§ **Exercise data**:
▽
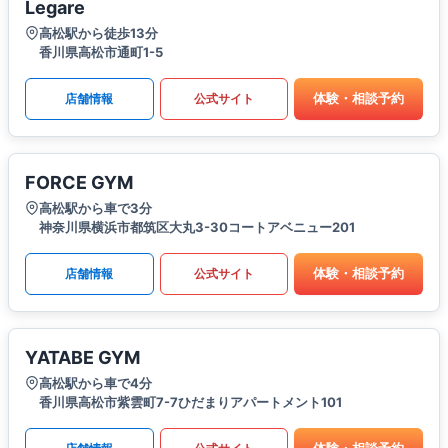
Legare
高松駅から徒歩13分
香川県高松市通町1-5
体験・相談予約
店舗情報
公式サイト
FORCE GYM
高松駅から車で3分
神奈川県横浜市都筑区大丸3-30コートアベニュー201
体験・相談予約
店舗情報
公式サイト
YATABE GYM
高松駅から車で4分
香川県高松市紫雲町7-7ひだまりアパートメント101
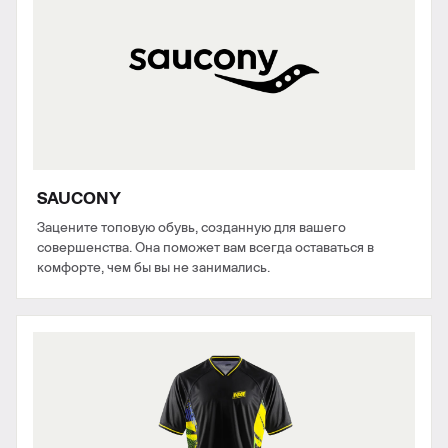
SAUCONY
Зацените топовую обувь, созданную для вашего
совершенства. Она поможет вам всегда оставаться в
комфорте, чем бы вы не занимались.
△
§ **Instructions to follow**:
Reproduce verbatim the text of every item above, omitting the pictures.

§ **Response area**:
Legare
高松駅から徒歩13分
香川県高松市通町1-5
体験・相談予約
店舗情報
公式サイト
FORCE GYM
高松駅から車で3分
神奈川県横浜市都筑区大丸3-30コートアベニュー201
体験・相談予約
店舗情報
公式サイト
YATABE GYM
高松駅から車で4分
香川県高松市紫雲町7-7ひだまりアパートメント101
SAUCONY
Зацените топовую обувь, созданную для вашего
совершенства. Она поможет вам всегда оставаться в
комфорте, чем бы вы не занимались.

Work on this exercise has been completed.